On how it all started, Sankaran says, "Higgins invited me to join him to teach courses in rhythm, performance, theory, and also perform with him in concerts. The Higgins-Sankaran duo continued until 1978 when Higgins left York University and I took over the South Indian music programme as the chief director."
Over the years, the holistic approach in teaching the programme has made a positive impact on the approach and understanding of rhythm of western performers, says Sankaran. Further, the introduction of adaptation techniques and concepts in the programme enabled western drummers (Jazz drummers in particular) to adapt to their own instruments.
According to Sankaran, the pedagogical style of teaching combines the best of both East and the West to create a holistic blend. His collaborations with Western musicians in performance, particularly with groups like Nexus, World Drums and Gamelan, among others, and contemporary world music ensembles have had far-reaching effects in the deepening of the understanding of Indian culture in Canada as well as in the evolution of the programme.

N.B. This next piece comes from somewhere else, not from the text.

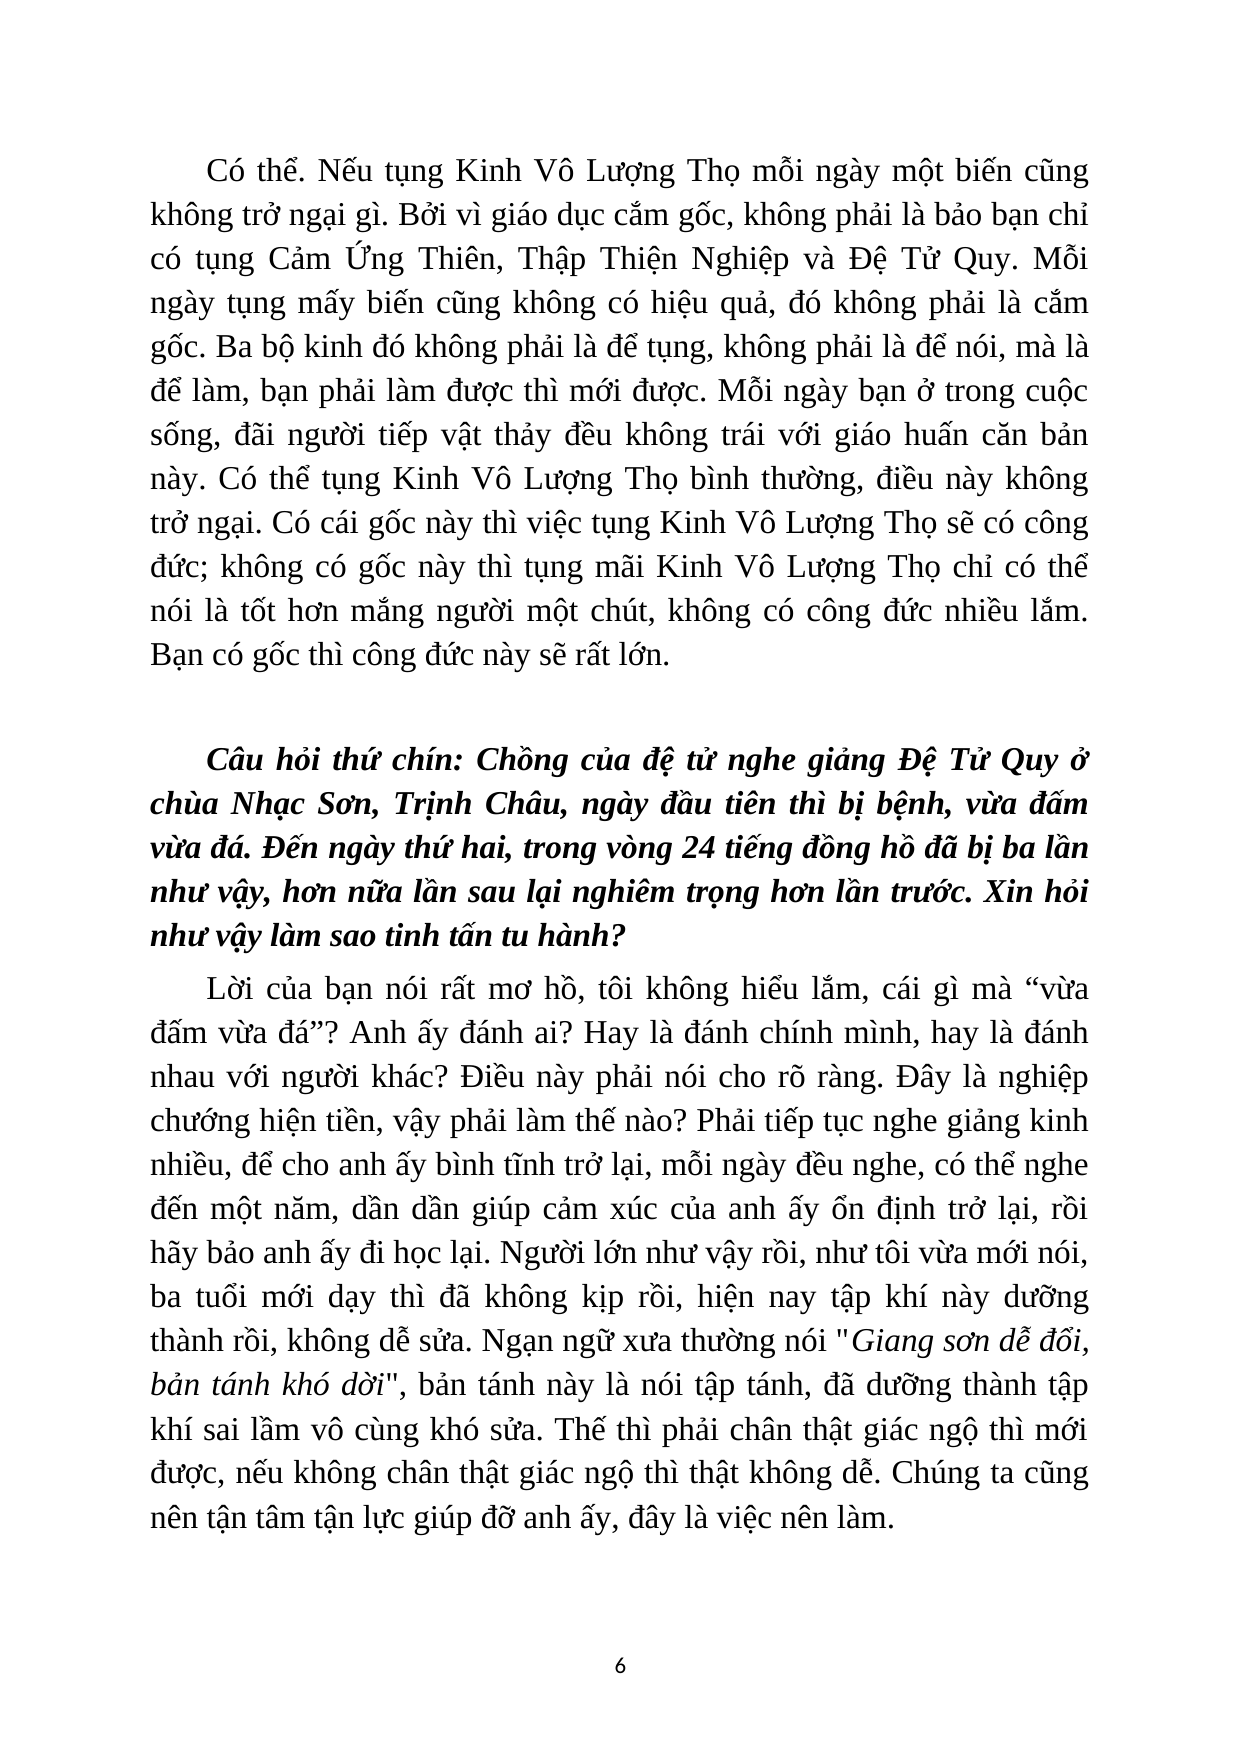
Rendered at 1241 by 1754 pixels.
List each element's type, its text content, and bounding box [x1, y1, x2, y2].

text Câu hỏi thứ chín: Chồng của đệ tử nghe giảng Đệ Tử Quy ở chùa Nhạc Sơn, Trịnh Châu, ngày đầu tiên thì bị bệnh, vừa đấm vừa đá. Đến ngày thứ hai, trong vòng 24 tiếng đồng hồ đã bị ba lần như vậy, hơn nữa lần sau lại nghiêm trọng hơn lần trước. Xin hỏi như vậy làm sao tinh tấn tu hành? [150, 739, 1090, 954]
text Lời của bạn nói rất mơ hồ, tôi không hiểu lắm, cái gì mà “vừa đấm vừa đá”? Anh ấy đánh ai? Hay là đánh chính mình, hay là đánh nhau với người khác? Điều này phải nói cho rõ ràng. Đây là nghiệp chướng hiện tiền, vậy phải làm thế nào? Phải tiếp tục nghe giảng kinh nhiều, để cho anh ấy bình tĩnh trở lại, mỗi ngày đều nghe, có thể nghe đến một năm, dần dần giúp cảm xúc của anh ấy ổn định trở lại, rồi hãy bảo anh ấy đi học lại. Người lớn như vậy rồi, như tôi vừa mới nói, ba tuổi mới dạy thì đã không kịp rồi, hiện nay tập khí này dưỡng thành rồi, không dễ sửa. Ngạn ngữ xưa thường nói "Giang sơn dễ đổi, bản tánh khó dời", bản tánh này là nói tập tánh, đã dưỡng thành tập khí sai lầm vô cùng khó sửa. Thế thì phải chân thật giác ngộ thì mới được, nếu không chân thật giác ngộ thì thật không dễ. Chúng ta cũng nên tận tâm tận lực giúp đỡ anh ấy, đây là việc nên làm. [150, 968, 1090, 1535]
text Có thể. Nếu tụng Kinh Vô Lượng Thọ mỗi ngày một biến cũng không trở ngại gì. Bởi vì giáo dục cắm gốc, không phải là bảo bạn chỉ có tụng Cảm Ứng Thiên, Thập Thiện Nghiệp và Đệ Tử Quy. Mỗi ngày tụng mấy biến cũng không có hiệu quả, đó không phải là cắm gốc. Ba bộ kinh đó không phải là để tụng, không phải là để nói, mà là để làm, bạn phải làm được thì mới được. Mỗi ngày bạn ở trong cuộc sống, đãi người tiếp vật thảy đều không trái với giáo huấn căn bản này. Có thể tụng Kinh Vô Lượng Thọ bình thường, điều này không trở ngại. Có cái gốc này thì việc tụng Kinh Vô Lượng Thọ sẽ có công đức; không có gốc này thì tụng mãi Kinh Vô Lượng Thọ chỉ có thể nói là tốt hơn mắng người một chút, không có công đức nhiều lắm. Bạn có gốc thì công đức này sẽ rất lớn. [150, 150, 1090, 673]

A course on Solkattu studies (spoken rhythms and patterns of hand-clapping used by classical South Indian dancers and musicians) created by him has influenced students from the undergraduate to graduate level over the years to take up teaching, performance, and research.
Says Sankaran, Indian music in general has attracted westerners for its melodic varieties, use of drone, rhythmic sophistication and improvising qualities while Carnatic music in particular, has been appreciated for its rhythmic character, enchanting melodies, and drum improvisation besides compositional structures.